UNC Announces RB Coach

As InsideCarolina.com first reported back on Jan. 12, Randy Jordan is UNC's new running back coach. The school officially announced the hiring on Friday.

CHAPEL HILL, N.C. - Randy Jordan, a 1993 University of North Carolina graduate, has been named the Tar Heels' running backs coach, head coach Larry Fedora announced Friday. Most recently Jordan tutored the running backs at Texas A&M for four seasons.

"I'm excited to bring Randy back to Chapel Hill," said Fedora. "He has a tremendous background both as a player in the NFL and as a college assistant at Nebraska and Texas A&M. Randy is an enthusiastic coach who enjoys teaching and recruiting. He is a good fit for our coaching staff."

A nine-year NFL running back, Jordan began his coaching career with the Oakland Raiders as a special teams assistant midway through the 2003 season. He then coached four years at Nebraska under head coach Bill Callahan.

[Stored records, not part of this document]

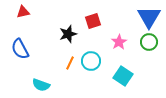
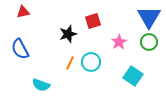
cyan circle: moved 1 px down
cyan square: moved 10 px right
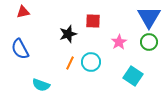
red square: rotated 21 degrees clockwise
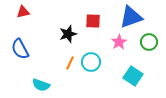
blue triangle: moved 18 px left; rotated 40 degrees clockwise
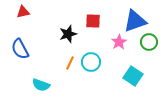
blue triangle: moved 4 px right, 4 px down
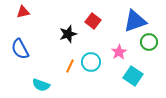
red square: rotated 35 degrees clockwise
pink star: moved 10 px down
orange line: moved 3 px down
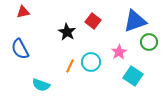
black star: moved 1 px left, 2 px up; rotated 24 degrees counterclockwise
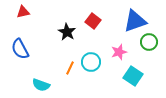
pink star: rotated 14 degrees clockwise
orange line: moved 2 px down
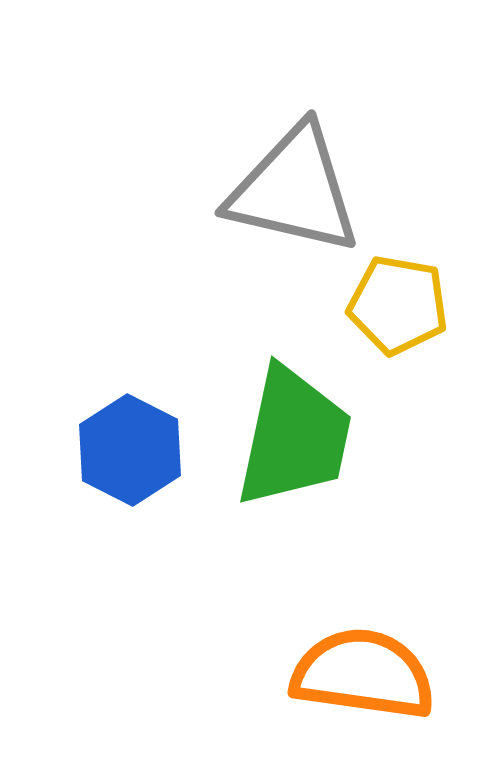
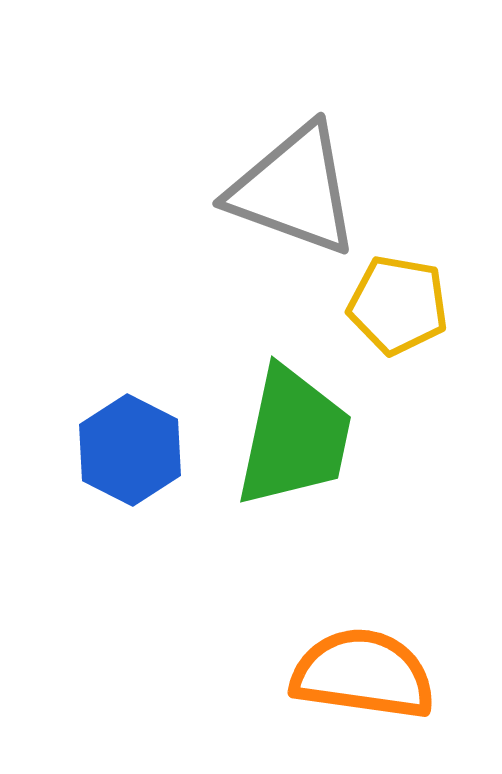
gray triangle: rotated 7 degrees clockwise
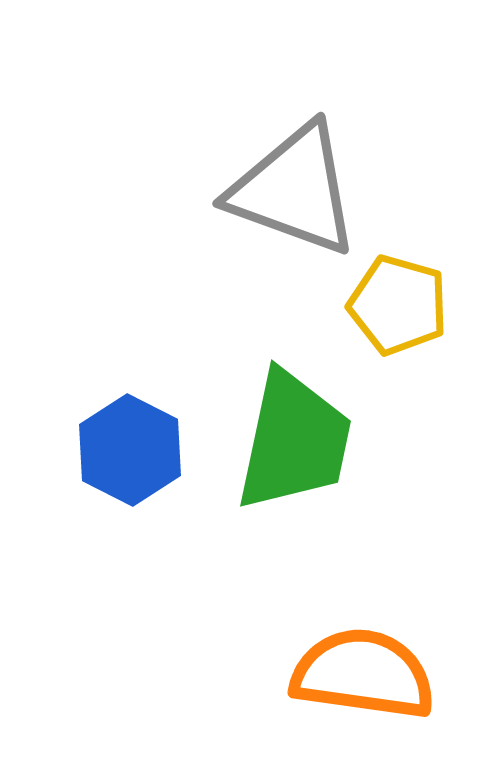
yellow pentagon: rotated 6 degrees clockwise
green trapezoid: moved 4 px down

Jordan was on the Aggie sideline when they knocked off Northwestern, 33-22, in the Meineke Car Care Bowl of Texas. Reserve running back Ben Malena rushed for 77 yards and two touchdowns while filling in for Cyrus Gray, a second-team All-Big 12 selection, who was out with a shoulder injury. Under Jordan's tutelage, Gray was a three-time All-Big 12 performer and ranks third in conference history in all-purpose yards.

In 2011, Texas A&M ranked 24th in the country in with 199.2 rushing yards per game. The Aggies appeared in bowl games in each of the last three seasons Jordan was at Texas A&M, including the Meineke Car Care Bowl in 2011, the Cotton Bowl vs. LSU in 2010 and the Independence Bowl vs. Georgia in 2010.

Jordan came to Aggieland from Lincoln where he served as the running backs coach for the Cornhuskers since 2004. Jordan's creativity and enthusiasm shaped the I-back position into a multiple-threat weapon. He coached two 1,000-yard rushers in Marlon Lucky in 2007 and Cody Ross in 2004.

Jordan oversaw a Nebraska committee of I-backs in 2006 that produced nearly 2,400 rushing yards and 26 rushing touchdowns in the powerful West Coast Offense. An improved effort on the ground helped NU move from 107th in 2005 to 23rd nationally in rushing offense in 2006.

Brandon Jackson led the way with 989 rushing yards with seven touchdowns before leaving for the NFL Draft following his junior season. Jackson was a second-round pick by the Green Bay Packers, and was the highest drafted I-back from Nebraska since 1996.

Jordan's guidance helped Cory Ross join an elite group in 2004, as Ross became the 20th Husker to record 1,000 rushing yards in a season when he ranked fifth in the conference and 23rd nationally with 100.2 rushing yards per game. As a group, Nebraska's backs averaged 176.8 yards per contest in the first season of the West Coast Offense.

Jordan played nine years in the NFL as a running back, playing in 122 career games from 1993 through 2002. He began his career with the Los Angeles Raiders before joining the expansion Jacksonville Jaguars in 1995 and playing three seasons. Jordan holds the distinction of scoring the very first touchdown for the Jacksonville club, a 71-yard reception against Cincinnati in 1995.

After the 1997 season, Jordan rejoined the Raiders' organization where he played five more seasons. In 1998, Jordan rushed for 159 yards for the Raiders. He had a career-high 213 yards rushing and three touchdowns in helping the Raiders reach the AFC Championship Game in 2000. He also caught 27 passes for 299 yards and a touchdown that same season.

Jordan finished his career with 574 yards rushing and seven touchdowns, while making 58 catches for 596 yards and two touchdowns. Jordan was also a standout special teams player. He was the special teams captain for the 2002 Oakland Raider squad that reached Super Bowl XXXVII. He finished his career with 801 yards on 38 career kick returns, including a season best of 553 yards on 26 returns for Jacksonville in 1996.

Jordan recorded 64 career tackles on special teams, including a career-best 14 in 1999. He was the recipient of the NFL Unsung Hero Award and the Ed Block Courage Award in 2001.

Jordan played for the University of North Carolina and head coach Mack Brown from 1989 to 1992. He earned three letters for the Tar Heels rushing for 1,134 yards and nine touchdowns in his career, including 618 yards and seven touchdowns in 1991.

Jordan earned his degree in speech communication from North Carolina in 1993. He was born in Manson, North Carolina. Jordan and his wife, Romonda, have a daughter, Raven, and two sons, Jalen and Justin.